Labour and the First World War

One hundred years ago the lights went out across Europe. The First World War plunged humanity into the most horrific conflict in history, incurring 37 million military and civilian casualties (a number equal to the total population of England and Wales at the time), including 16 million deaths.

As David Cameron told us at the launch of the centenary, almost every family in the UK was affected by the war. It also had a transformative effect on the Labour party. At the outbreak of hostilities, there was a real danger it would fracture the party in two. However, when the guns finally fell silent in 1918, Labour had become a force to be reckoned with in British politics, with MPs who had served in the Cabinet and had direct experience of running a managed economy.  In the first election following the conflict, Labour tripled its vote share, and a scant five years later formed a government for the first time.

Labour’s tumultuous route through the First World War well demonstrates the party’s fractious attitude towards armed conflict. One hundred years on from that tragedy now is a good time to reflect on Labour’s relationship with war.

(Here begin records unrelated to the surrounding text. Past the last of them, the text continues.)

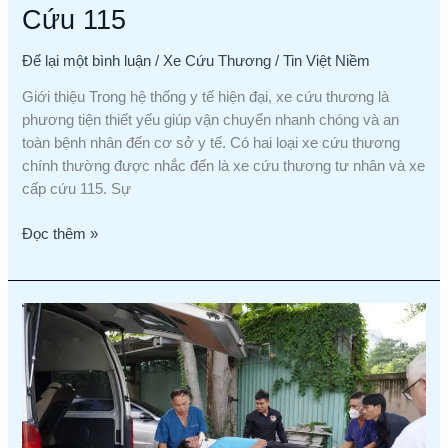
Cứu 115
Để lại một bình luận
/
Xe Cứu Thương
/
Tin Việt Niềm
Giới thiệu Trong hệ thống y tế hiện đại, xe cứu thương là
phương tiện thiết yếu giúp vận chuyển nhanh chóng và an
toàn bệnh nhân đến cơ sở y tế. Có hai loại xe cứu thương
chính thường được nhắc đến là xe cứu thương tư nhân và xe
cấp cứu 115. Sự
Đọc thêm »
Đội
ngũ
y
tá
và
hộ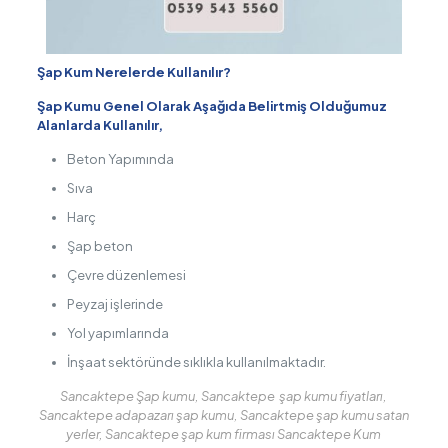
Şap Kum Nerelerde Kullanılır?
Şap Kumu Genel Olarak Aşağıda Belirtmiş Olduğumuz
Alanlarda Kullanılır,
Beton Yapımında
Sıva
Harç
Şap beton
Çevre düzenlemesi
Peyzaj işlerinde
Yol yapımlarında
İnşaat sektöründe sıklıkla kullanılmaktadır.
Sancaktepe Şap kumu, Sancaktepe şap kumu fiyatları,
Sancaktepe adapazarı şap kumu, Sancaktepe şap kumu satan
yerler, Sancaktepe şap kum firması Sancaktepe Kum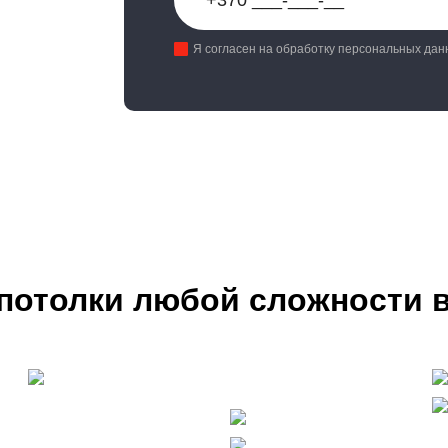
Я согласен на обработку персональных дан
потолки любой сложности 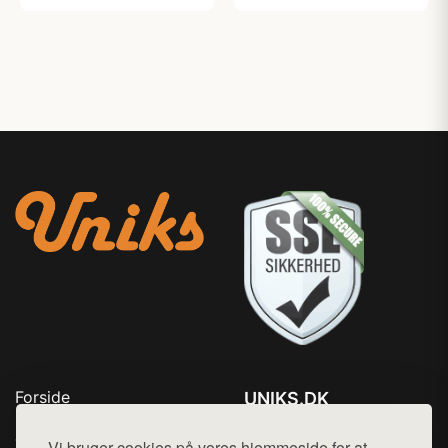
Forside
UNIKS.DK
Produkter
Tlf. 78768672
Top Rabatter
Vi bruger cookies på vores hjemmeside for at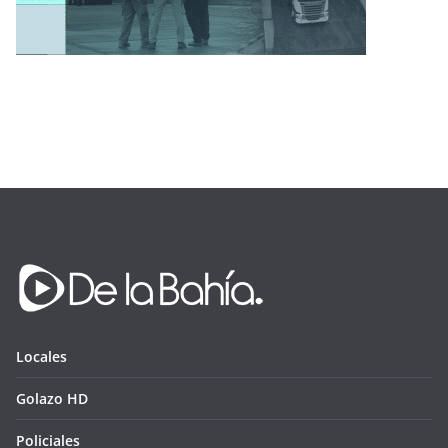
Locales
Golazo HD
Policiales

One myth that needs busting from the get-go is that Labour was, and is, the party of pacifism. In 1914, it is true that Labour was split between pro-war and anti-war supporters, but the former far outnumbered the latter, according to historian Martin Pugh. In fact, the National Executive Committee voted in support of the war, although the Independent Labour Party (ILP), a key faction in the nascent Labour movement, remained opposed. More importantly, as Pugh explains, “much of the rank and file…supported the war”.

While socialists always strive for peace, recognising that violence is the last recourse of civilised nations and that war inevitably harms the poorest the greatest amount, those early members of the Labour party were also realists. J.R. Clynes, a popular member of the ILP, explained that his pro-war stance was “consistent with the actions of a socialist when the choice is no longer between peace and war, but between peace and submission to the warmaker”.

Fast forward 100 years, and the party’s sentiment towards war- both in the Parliamentary Labour Party and the grassroots- has changed. The Iraq War, where, despite the threat posed by Saddam Hussein to his own people and those around the world, the UK and US were unquestionably the ‘warmakers’, has altered our appetite for conflict.

So are we now a party of pacifists? Labour’s opposition to military intervention in Syria would suggest so; but let’s remember that Ed Miliband whipped the party behind the action in Libya in 2011. Where the case for a ‘just war’ against a hostile regime is proven Labour should not be afraid of supporting armed intervention. Socialists are believers in the inviolability of human rights and should be ready and willing to oppose those who are not.

The First World War also gave the lie to those who accused Labour of being unpatriotic. Socialists were then, and still are today, suspected of being a treasonous bunch desperate to topple the establishment and build a communist dystopia in its place. However, during the war many Labour MPs came to realise the powerful influence king and country held over the working classes. James O’Grady, Labour MP for Leeds during the war, even went so far as to say the establishment of socialism would go hand in hand with nationalism. In fact, Pugh’s history suggests that the First World War cemented Labour’s popularity with working class conservatives- patriotic, monarchical, and imperialist men and women whose votes helped propel the party to power in the early twenties.

Today, we are all rightly wary of where unchecked nationalism can lead. However, that does not mean Labour should be afraid of being patriotic. The Young Fabians are exploring One Nation Labour and patriotism this year. Meanwhile, at a national level, Ed Miliband has been strident in his calls for a renewed sense of pride in our national identity. Labour cannot allow the Tories to gain a monopoly on the Union Flag. In the trenches, socialists fought for that flag as fervently as their conservative and liberal brothers-in-arms. In parliament now, Labour should remember the crucial role patriotism played in the party’s rise to power.

The First World War holds lessons for all of us, even a century on. Labour should remember its heritage when it comes to armed interventionism and patriotism. Forgetting the past will only lead to a bleaker future.